Une "Ma prime RE2020" sous forme de subvention ?

 

"Pour éviter un crash de l'emploi décalé dans le temps et pallier le choc des matériaux", ce dernier demande par ailleurs de procéder à une indexation généralisée des marchés et au gel des pénalités de retard sur tous les marchés - qui ne s'applique pour l'heure que pour celui des marchés publics. Dans le cadre du projet de loi de Finances 2022, le bâtiment souhaiterait en outre que l'État prenne intégralement en charge l'activité partielle en cas de problème d'approvisionnement handicapant pour l'entreprise.

 

En parallèle, le secteur rappelle les propositions qu'il a porté auprès de la commission Rebsamen pour relancer le logement collectif neuf, particulièrement en zone tendue : la mise en place d'une instance de médiation sur les refus de permis, des mesures spécifiques pour accélérer le traitement des contentieux portant sur ces mêmes refus de permis, des contre-parties financières ou urbanistiques en cas de surcoûts identifiés et l'instauration du permis déclaratif. S'agissant de l'individuel neuf, la FFB souhaite aussi introduire une "possibilité de modulation locale" dans le ZAN. Afin de ne pas casser la dynamique de la rénovation énergétique, les professionnels demandent également à ne plus modifier Ma prime rénov' et les CEE, ainsi que la mise en place d'un accompagnement financier pour pallier les surcoûts engendrés par la RE2020. Celui-ci pourrait se traduire par un crédit d'impôt sur les amortissements d'emprunt dans le neuf ou "pourquoi pas par une Ma prime RE2020" sous forme de subvention, indique Olivier Salleron.

 

Le "lean management" en complément de la REP

 

Au 1er janvier 2022, les acteurs de la construction vont aussi faire face à la mise en place "progressive" de la filière REP (Responsabilité élargie du producteur de déchets), après des années de discussions.
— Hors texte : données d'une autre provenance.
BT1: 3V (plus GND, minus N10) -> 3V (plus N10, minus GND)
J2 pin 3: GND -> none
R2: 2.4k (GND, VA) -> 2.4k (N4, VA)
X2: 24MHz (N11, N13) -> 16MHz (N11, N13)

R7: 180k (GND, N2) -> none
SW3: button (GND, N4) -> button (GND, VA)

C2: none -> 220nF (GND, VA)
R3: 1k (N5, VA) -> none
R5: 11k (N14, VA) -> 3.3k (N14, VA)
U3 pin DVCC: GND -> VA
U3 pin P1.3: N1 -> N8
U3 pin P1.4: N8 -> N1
Si le dossier ne les inquiètent pas, ils ne garantissent toutefois pas d'être totalement prêts en temps et en heure : "Il y a beaucoup d'interrogations mais il ne faut pas rater cette marche du recyclage. Il va falloir être beaucoup plus rigoureux sur le tri des déchets, mais ce n'est pas sûr que tout le monde soit prêt au 1er janvier car ce ne sera pas simple", tempère le président de la FFB. Alors que les éco-organismes sont créés les uns après les autres, la fédération préconise en complément de recourir au "lean management" pour développer l'économie circulaire dans la filière. Pour rappel, le "lean management" est un concept né aux États-Unis dans les années 1980 et qui englobe "un certain nombre de principes visant à améliorer la qualité de production, réduire le gaspillage et répondre aux nécessités de délais et de coûts", d'après l'OPPBTP (Organisme professionnel de prévention du BTP).